SUPPLIED DATA:
§

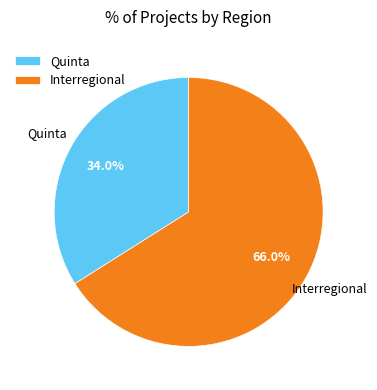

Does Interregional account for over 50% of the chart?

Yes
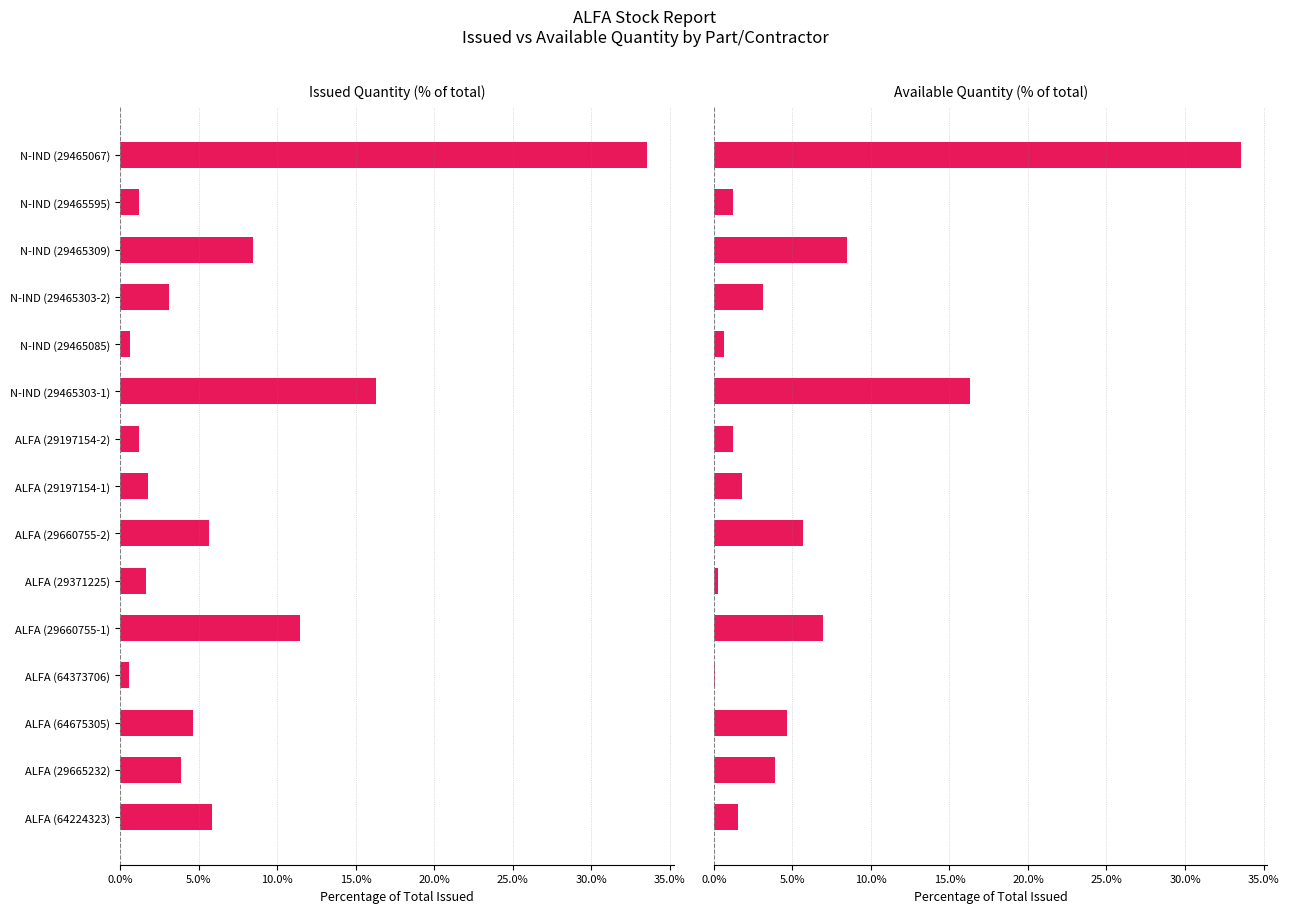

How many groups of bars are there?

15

§

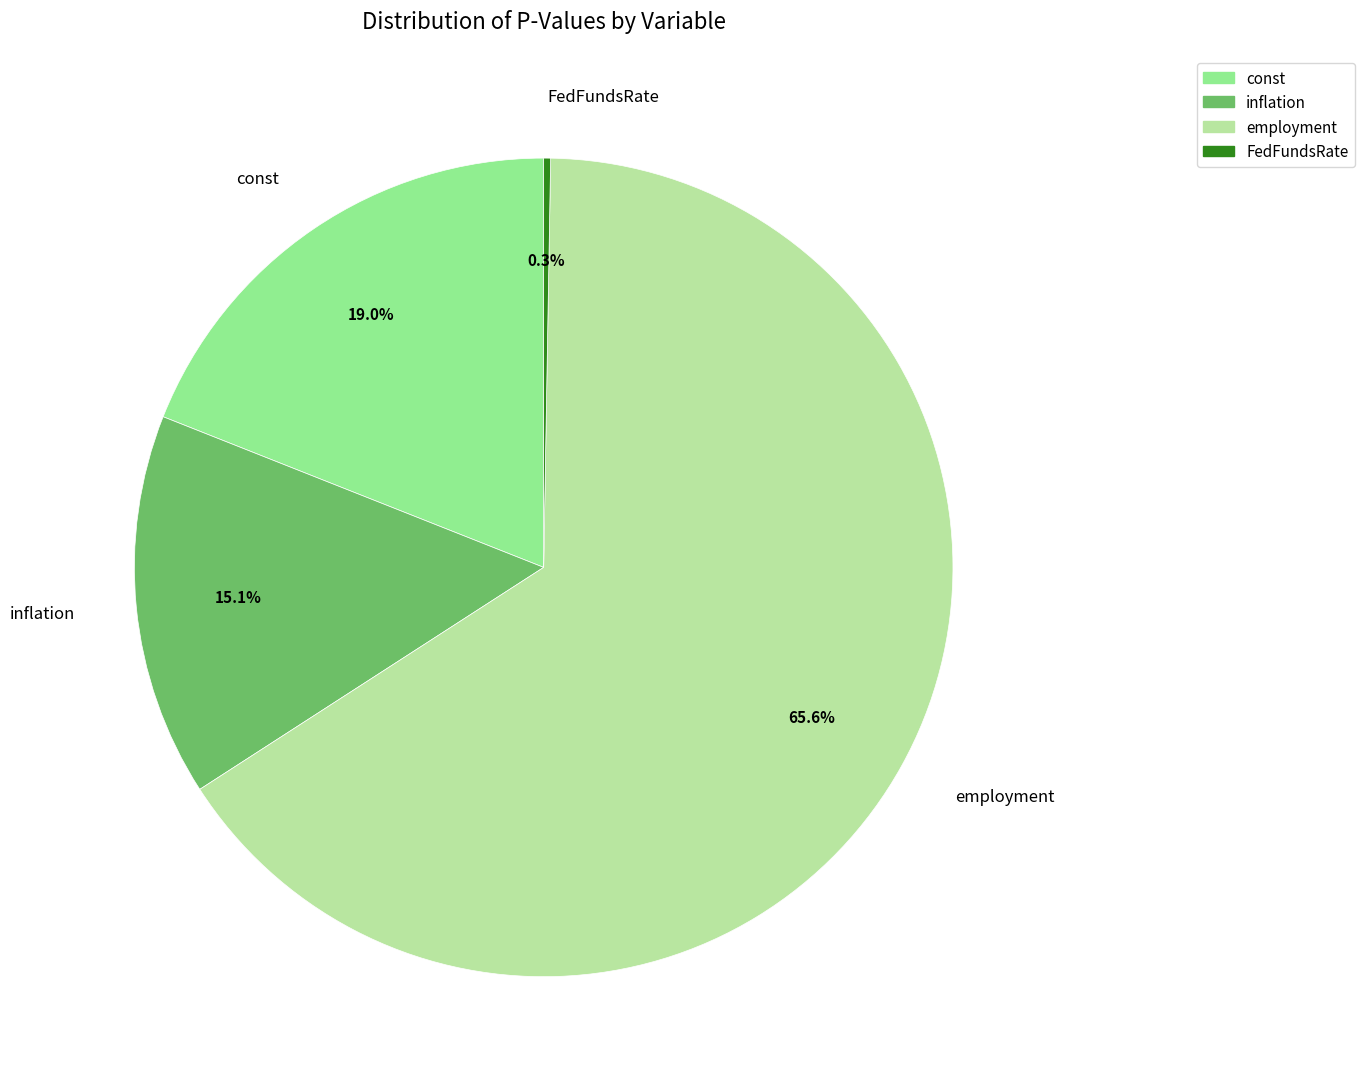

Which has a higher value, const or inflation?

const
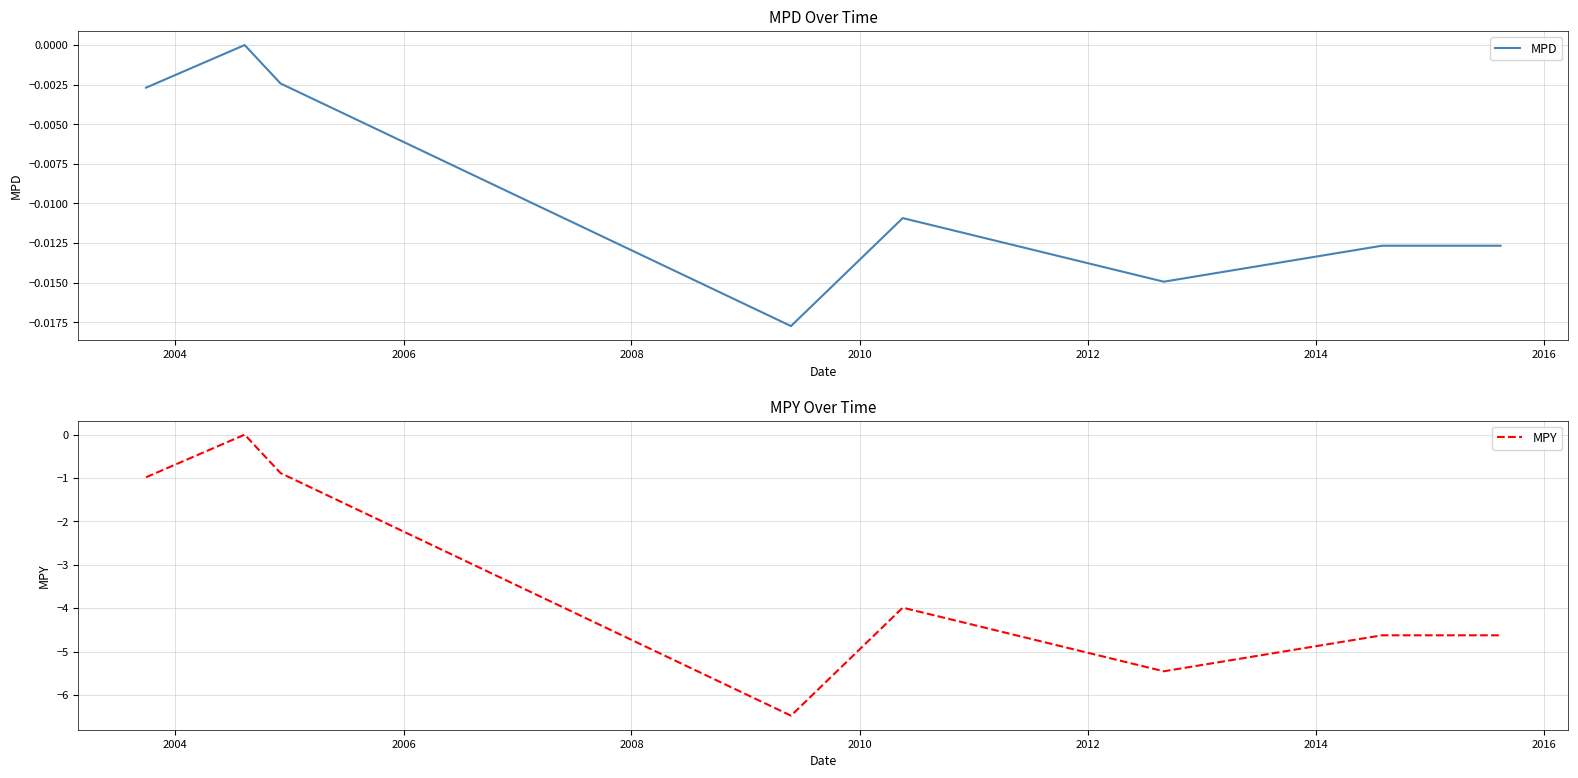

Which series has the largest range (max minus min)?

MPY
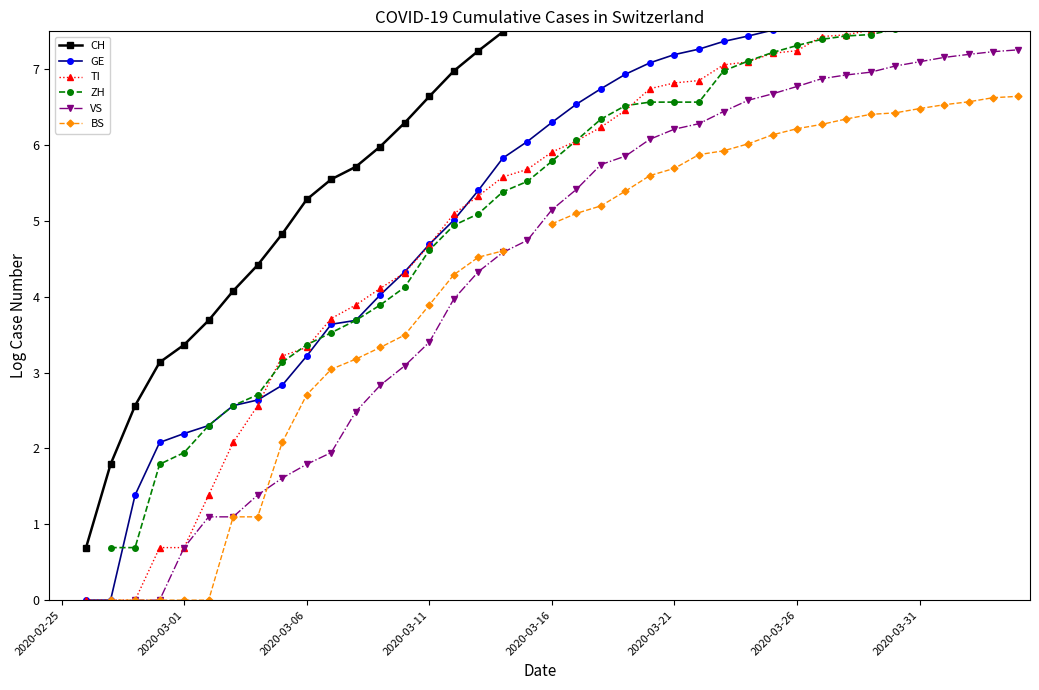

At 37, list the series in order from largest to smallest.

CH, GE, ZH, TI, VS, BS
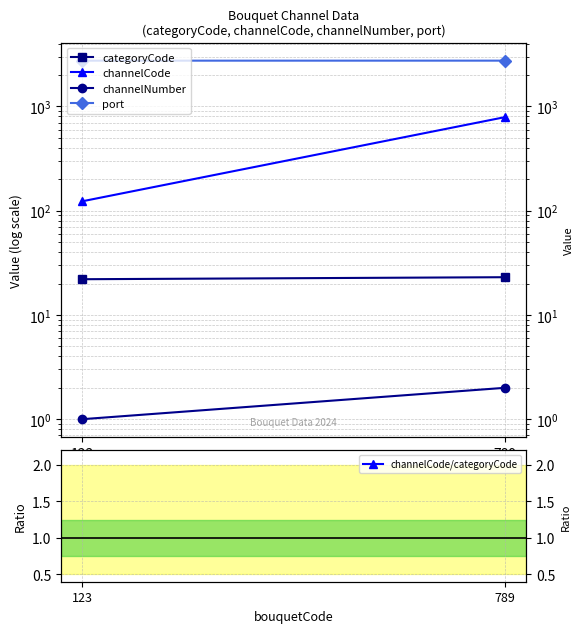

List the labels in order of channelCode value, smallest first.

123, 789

§

WHAT YOU ARE ASKED TO DO: Please copy out the listing from the line containing "Does Interregional account" through the line containing "How many groups of bars are there?", including both of those lines, and leave out the pictures.

TASK SOLUTION:
Does Interregional account for over 50% of the chart?

Yes

How many groups of bars are there?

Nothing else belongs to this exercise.